| name | cheapest-discriminating-test |
| description | With multiple live hypotheses and a limited test budget, design the cheapest single test whose possible outcomes separate the hypotheses — with a results-to-verdict table committed before running anything. Activate when two or more competing hypotheses are on the table and the next step is choosing what test, experiment, or probe to run. |
| license | MIT |
cheapest-discriminating-test
Trigger (observable): Two or more competing hypotheses are on the table (bug causes, channel explanations, design options) and the next step is choosing what test, experiment, or probe to run.
When NOT to activate: Only one hypothesis exists (generate alternatives first); testing is free and instant, so running everything beats designing; the decision doesn't depend on which hypothesis is true.
Procedure
- Write each hypothesis's distinct observable fingerprint: what it predicts that the others do not.
- Search for the manipulation under which the hypotheses predict DIFFERENT outcomes; prefer one manipulation that separates two or more at once (the unifying discriminant).
- Pre-commit a discrimination table before running: every possible result row → which hypotheses it kills, confirms, or leaves untouched — including the 'no clear signal' row.

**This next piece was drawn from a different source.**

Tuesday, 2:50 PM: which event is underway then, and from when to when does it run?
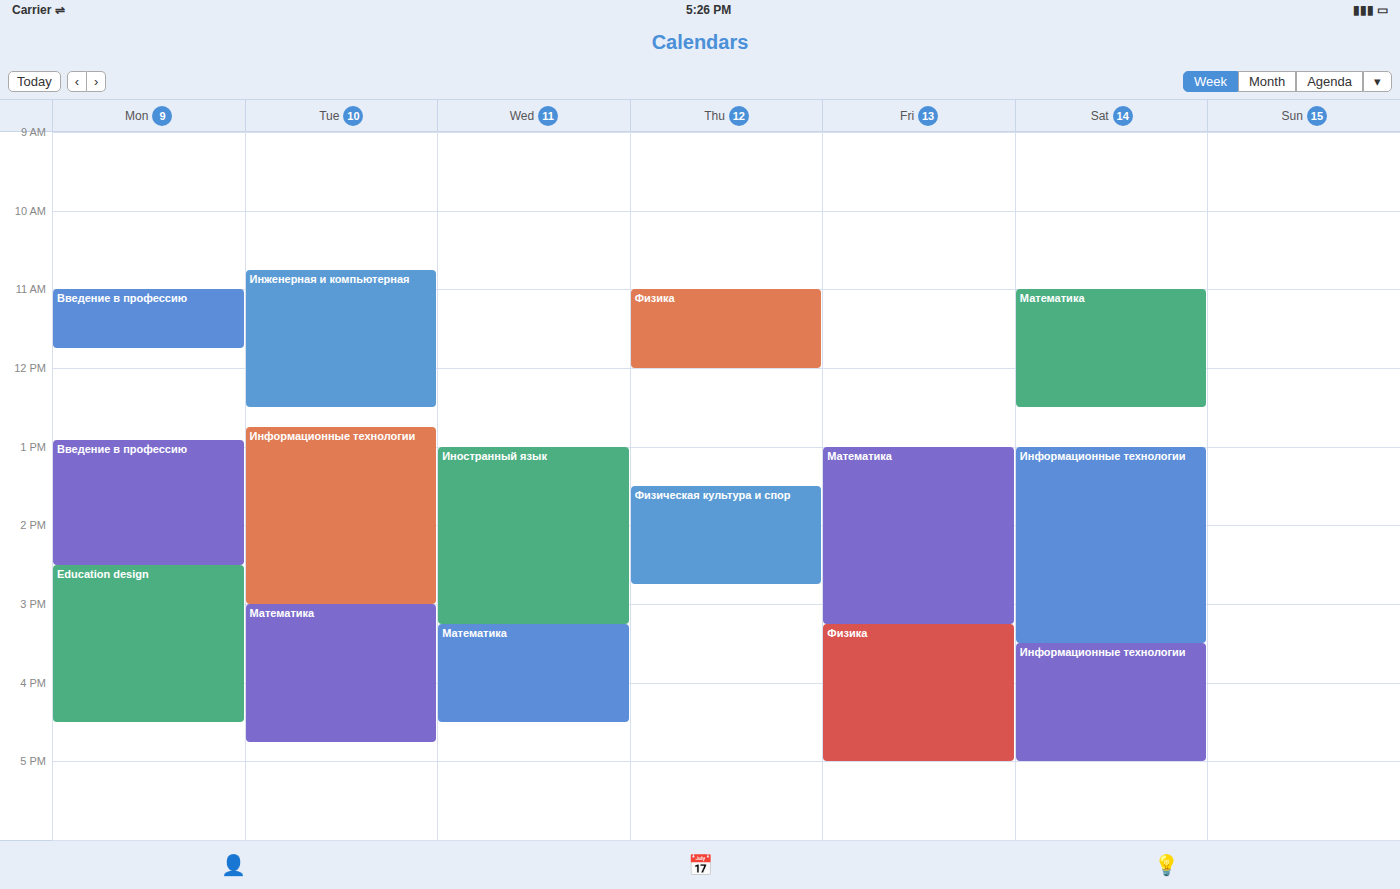
"Информационные технологии", 12:45 PM to 3:00 PMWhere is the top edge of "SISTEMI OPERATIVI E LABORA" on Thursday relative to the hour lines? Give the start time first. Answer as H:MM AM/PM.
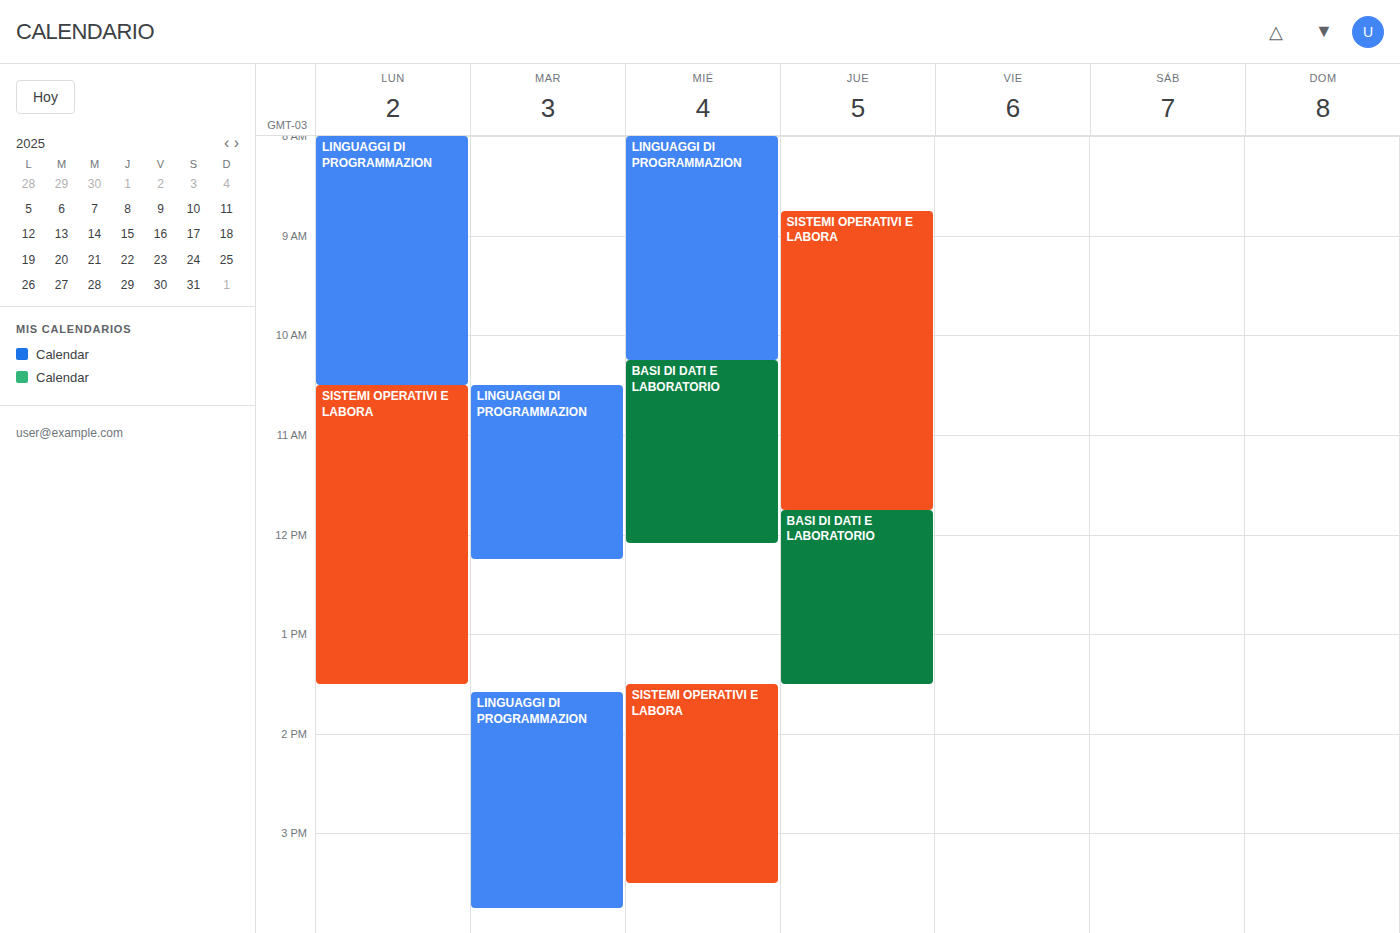
8:45 AM -- neither: three quarters of the way from the 8 AM line to the 9 AM line.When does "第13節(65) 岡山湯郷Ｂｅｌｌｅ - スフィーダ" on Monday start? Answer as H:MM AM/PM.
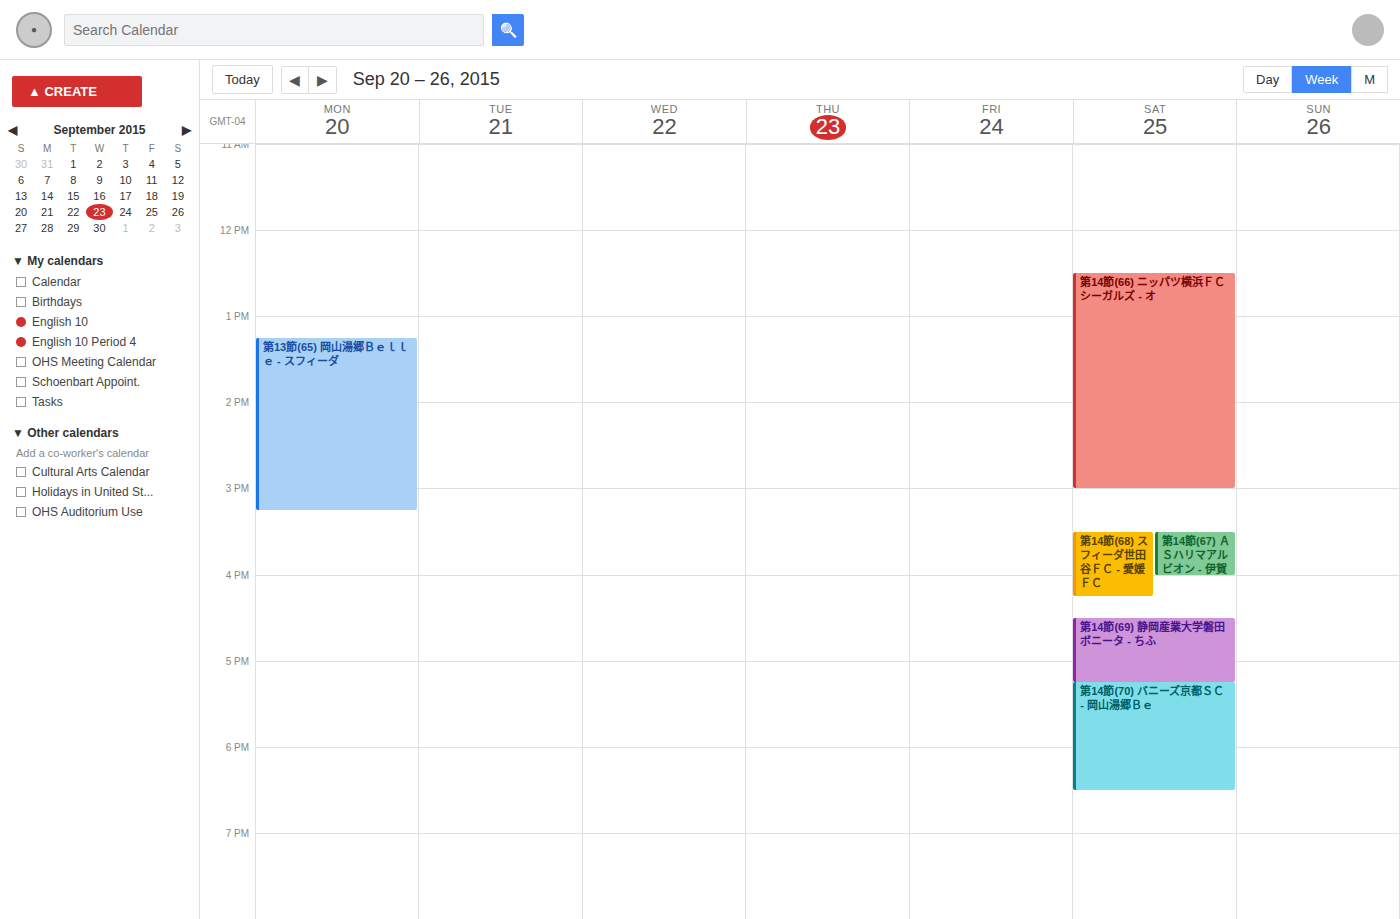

- Reject any candidate test whose every outcome leaves the hypothesis set unchanged — 'add logging' and 'increase coverage' are gestures, not discriminators.
- Among surviving tests, run the cheapest; score the actual result against the pre-committed table, not against post-hoc interpretation.
Required output
The discrimination table (result row → verdict per hypothesis) written before execution, plus the chosen test with its cost rationale.
Verification
- The results-to-verdict table is committed before the test executes, and it includes the no-signal row.
- At least one outcome of the chosen test kills at least one hypothesis.
Known risk: Analysis paralysis designing the perfect discriminant while a cheap sequential test would have settled it. Mitigation: if any single test is near-free, run it first and design after.
Max intended cost: ≤350 added output tokens for the table; the test itself is chosen for minimal cost.
Evidence status: DESIGNED — specified from documented reasoning-failure modes; not yet executed as a packaged skill.
Lineage: Derived from an evidence-backed unifying-discriminant repair pattern (one manipulation that separates multiple hypotheses at once) and a documented reasoning-failure mode: running tests whose every outcome is compatible with every live hypothesis.